Researchers at The Feinstein Institute for Medical Research, in Manhasset, New York, have now evaluated whether the motor improvements associated with delivery of AAV2-GAD to the STN were due to changes in PDRP or to other mechanisms.

They compared the brain metabolic networks of 36 Parkinson’s patients who participated in the previous double-blind, randomized, controlled Phase 2 trial: 15 in the AAV2-GAD group and 21 in the control group (sham surgery). These specialized brain scans were obtained at the beginning of the study, and six and 12 months after surgery.

“Current Parkinson’s disease therapies act on the abnormal disease network in the brain and often stop working over time as the body builds a tolerance,” David Eidelberg, MD, the study’s senior author and director of the Center for Neurosciences at the Feinstein Institute, said in a press release. “What we observed with AAV2-GAD therapy is quite the opposite.”

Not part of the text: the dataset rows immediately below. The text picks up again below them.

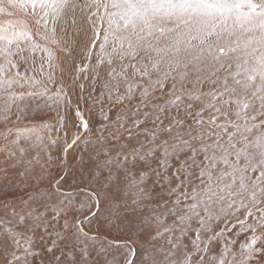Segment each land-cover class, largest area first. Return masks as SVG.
I'll return each mask as SVG.
<instances>
[{
    "label": "snow or ice",
    "instance_id": "snow-or-ice-1",
    "mask_svg": "<svg viewBox=\"0 0 264 264\" xmlns=\"http://www.w3.org/2000/svg\"><path fill=\"white\" fill-rule=\"evenodd\" d=\"M57 52L74 110L68 85H54ZM37 53L43 80L18 70ZM32 102L55 113L43 127L57 139L69 123L89 133L103 122L66 144L82 145L75 169L56 172L49 155L20 172L38 191L19 210L0 204V264L264 258V0H0V119Z\"/></svg>",
    "mask_w": 264,
    "mask_h": 264
},
{
    "label": "rangeland",
    "instance_id": "rangeland-1",
    "mask_svg": "<svg viewBox=\"0 0 264 264\" xmlns=\"http://www.w3.org/2000/svg\"><path fill=\"white\" fill-rule=\"evenodd\" d=\"M38 43H40V41ZM60 60L61 59H59V62ZM36 62L38 63L37 64L38 66L33 67L32 72L30 71V74L26 73V75H33V76L35 75L36 77L43 80L44 78L43 77L41 78L40 76L41 61L36 60ZM55 65H57L56 60H55ZM59 65H60V70L63 69L64 70L63 73H65L66 66L64 67L63 63H59ZM55 67L56 66H54V69H53L54 72L56 70ZM18 70L22 72L23 74L25 73V71L22 69L21 66H19ZM45 70H47L46 66H45ZM9 71L7 72V74L9 73ZM63 75H55L54 73V85L55 86H60V85H65V84L69 86L70 82H68L69 83L68 84L67 78L64 79L62 77ZM26 86L27 84H24L23 88H17L16 91L17 92L24 91V90L30 91L31 89H29V87L28 86L26 87ZM48 87L50 88L52 92L53 90H55V87L53 85H48ZM73 92L74 91L70 92L69 94L71 96V99H73V101L75 100L74 101L75 106L78 107L76 103L77 96L73 95L72 94ZM32 103H33V110L28 111L26 114H22L19 120L16 119L15 106H13V110H12L13 115L11 116V119L7 124H5V122L2 119H0V146L3 144L4 145L7 144L9 146V149L10 150L13 149L12 151L15 150L14 152L16 153V155L12 158H9L6 163L5 158L7 156V153L5 152V154L4 153L2 154V151H0V157H1L0 158V204L7 202L10 206L14 205L17 210H19L22 207H26L24 202L28 201L29 195H35L38 191V188L36 186L34 185L28 186L24 184L23 182L24 178L20 176V172L23 171L25 168L38 167V165L29 164L28 161L32 158L39 157L42 163H46L48 156L51 155V157L56 161L58 165V167L55 168L56 172H70L71 170L75 169L78 166V160H75L74 158H76L79 155L82 145L78 141L77 145L68 149V153L66 156L67 157V167L65 168L66 170L64 171L63 160H64V149L66 147V144L71 142L74 135H80V136L88 135L91 138H95V136L99 134V132L95 130L99 129L103 122L102 117L99 118L100 120L99 119L94 120L92 118L91 127L93 131L89 133H85L84 130L80 131L78 126H75L76 127L75 128L72 126L71 123H69L67 126V135H65L64 132L61 131L59 133L58 139H57V134L55 131L49 132L47 128L42 127L38 131H36L38 133L37 134L38 136L35 135L33 137L35 139L33 138L24 139V138L19 137V140L17 143H11L12 141L17 139L16 137L11 136L9 137V139L3 140L1 133H2V130L6 127H14L17 125H32V124L34 125L39 124L38 126H43L45 123H48V124L54 123V117H55L54 112L48 113L46 109L36 110L35 102H32ZM69 111H72V110H69ZM86 115L88 116L87 112H86ZM73 131L76 133H74ZM37 137H39L40 139H37ZM50 138L56 140L55 145L51 144ZM21 150H23L22 155H21ZM14 164H18L19 166L13 167ZM13 202H16V203L18 202V203L14 204ZM3 215H4L3 209H0V216H3ZM231 226H232L231 223L228 224V227H231ZM85 227L87 228V225ZM237 231H239L238 225L235 228H232V231L227 233V235L229 237H235V233ZM249 234L250 233H241L239 237H236L238 243L234 247L237 250L239 248V242H243L246 236ZM254 264H264V258L257 257L256 260L254 261Z\"/></svg>",
    "mask_w": 264,
    "mask_h": 264
},
{
    "label": "bare ground",
    "instance_id": "bare-ground-1",
    "mask_svg": "<svg viewBox=\"0 0 264 264\" xmlns=\"http://www.w3.org/2000/svg\"><path fill=\"white\" fill-rule=\"evenodd\" d=\"M37 40H38V42H39V38H36ZM40 43H41V41H40ZM74 43H75V39H73V42L72 43H70L69 44V49H70V51H69V54L68 55H71L72 53H71V49H72V47L74 46ZM87 43V41H85L83 38H81V40H80V47L79 48H76V50H75V54H74V59H75V61L76 62H80V61H82V60H84V56H83V51H84V45ZM25 55H28V53H25ZM42 55V53H37V54H33V56H34V59H35V64H33L32 63V61L31 60H29V62L27 63V64H25V63H23V62H20V65L19 66H21L22 67V69L25 71V69H28V71L27 72H25L24 74L26 75V73L27 74H30V71L32 72V69H33V67H36V66H38L37 64V62H36V60L38 61V60H40V56ZM68 55H66L65 53H63V52H57L56 53V64L58 65V67L56 66L55 67V75H62L61 74V71H60V65H59V63H63L64 64V67L66 66V71H65V73H63L64 75L62 76L64 79L65 78H67V83L68 82H71V68H72V66L68 63ZM18 59V58H17ZM59 59H61L60 60V62H59ZM63 66V65H62ZM61 66V67H62ZM41 67V66H40ZM21 70V69H20ZM34 70H35V68H34ZM41 70V69H40ZM15 71L16 70H10L9 71V73L7 74V78H14V73H15ZM22 71V70H21ZM35 72V71H34ZM22 73V72H21ZM34 74V73H33ZM35 76V75H34ZM58 77V76H57ZM56 77V78H57ZM42 78V77H41ZM60 79V78H59ZM63 80V79H62ZM69 84V83H68ZM65 85H67V84H65ZM28 86V85H27ZM26 86V87H27ZM25 92L27 91V90H24ZM55 90H53V92H54ZM68 91H69V93L70 92H72V91H75L74 90V88H72L71 86H70V84H69V86H68ZM19 92V91H18ZM74 97V96H73ZM73 100V99H72ZM75 101V100H74ZM74 101H73V108H72V110H74L75 108H76V106H75V104H74ZM77 101V100H76ZM85 116L87 117V115H86V112H85ZM101 116H99V115H96V116H94L93 117V119L95 120H97V119H99ZM100 120V119H99ZM32 124V123H31ZM15 125V124H14ZM37 124H32V125H17V126H14V127H6V128H4L3 130H2V133H1V136H2V139L4 140L5 139V137H4V135H3V133H5V132H7L8 131V129H12V132H11V135H9L8 137H7V139H9V137H11V136H14V137H16L17 138V135H18V133H17V130H21L20 131V133H19V137H21V138H33L35 135L36 136H38L37 134V132L36 131H38L40 128H42L43 126H36ZM13 126V125H12ZM73 126V125H72ZM78 126V125H77ZM79 127V126H78ZM76 128V127H75ZM24 129H31L32 131H30V132H24L23 130ZM80 129V128H79ZM82 129H80V131H81ZM75 131V130H74ZM73 131V132H74ZM79 131V130H78ZM74 133H76V132H74ZM78 133V132H77ZM33 139H35V138H33ZM32 139V140H33ZM6 140V139H5ZM31 140V139H30ZM29 140V141H30ZM12 141V140H11ZM10 141V142H11ZM12 143V142H11ZM5 144H6V142H5ZM9 144V143H8ZM5 145L3 144V145H1L0 146V149H2L3 147H4ZM9 147V146H8ZM12 147V146H11ZM10 147V148H11ZM15 148V147H14ZM13 150V149H12ZM15 151V150H14ZM5 154V152H3L2 151V154ZM67 153H68V151H67ZM67 153L65 154V152H64V160H63V164H67ZM1 158V157H0ZM64 169V171L66 170L65 168H63ZM14 204H17L16 202H13Z\"/></svg>",
    "mask_w": 264,
    "mask_h": 264
}]
</instances>
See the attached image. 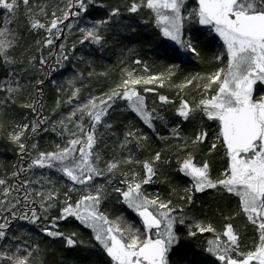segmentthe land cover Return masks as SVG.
I'll return each instance as SVG.
<instances>
[{"label":"snow or ice","instance_id":"1","mask_svg":"<svg viewBox=\"0 0 264 264\" xmlns=\"http://www.w3.org/2000/svg\"><path fill=\"white\" fill-rule=\"evenodd\" d=\"M0 148V264H264V0H0Z\"/></svg>","mask_w":264,"mask_h":264},{"label":"trees","instance_id":"2","mask_svg":"<svg viewBox=\"0 0 264 264\" xmlns=\"http://www.w3.org/2000/svg\"><path fill=\"white\" fill-rule=\"evenodd\" d=\"M101 14L100 13H97V18H99ZM115 61V57L112 56L110 53L108 54H105V62H114ZM193 71H197V70H200L199 66L195 65L193 63V65H190L189 66ZM70 75V73H69ZM52 141V137L51 136H45L41 139L40 143H41V146H45L46 144H50ZM14 162V158L12 156V154L10 152H6V151H3L2 148H0V167H2L4 164H11ZM151 189L153 190H158L160 189L161 190V186L160 185H152V186H149ZM56 248H60V245L57 244L55 246Z\"/></svg>","mask_w":264,"mask_h":264},{"label":"rangeland","instance_id":"3","mask_svg":"<svg viewBox=\"0 0 264 264\" xmlns=\"http://www.w3.org/2000/svg\"><path fill=\"white\" fill-rule=\"evenodd\" d=\"M149 191H151V192H156V191H160V189H158V190H153V189H151L150 187H149V189H148Z\"/></svg>","mask_w":264,"mask_h":264},{"label":"bare ground","instance_id":"4","mask_svg":"<svg viewBox=\"0 0 264 264\" xmlns=\"http://www.w3.org/2000/svg\"><path fill=\"white\" fill-rule=\"evenodd\" d=\"M45 146H47V144Z\"/></svg>","mask_w":264,"mask_h":264}]
</instances>
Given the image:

To the team’s surprise, AAV2-GAD did not change Parkinson’s abnormal brain circuitry, like current therapies, but instead promoted the formation of new brain networks connecting the STN to motor regions, which became mature one year after surgery.

Patients in the control group did not show this type of rewiring, and changes in UPDRS motor scores were found to be significantly associated only with the AAV2-GAD-specific brain metabolic network.

Data showed that while AAV2-GAD delivery to the STN did not act on the disease network, it induced the rewiring of key areas of the brain, compensating for the faulty circuitry and showing motor benefits for Parkinson’s patients.

The team noted that a larger Phase 3 trial is required to confirm these findings and the therapeutic effects of AAV2-GAD delivery to the STN, and that metabolic network analysis might be useful for evaluating therapeutic effectiveness in patients with neurological disorders in clinical trials.

“This latest work mapping the therapeutic benefit of AAV2-GAD gene therapy is a major next step to further refining therapies that combat the root causes of [Parkinson’s disease],” said Kevin J. Tracey, MD, Feinstein Institute’s president and CEO.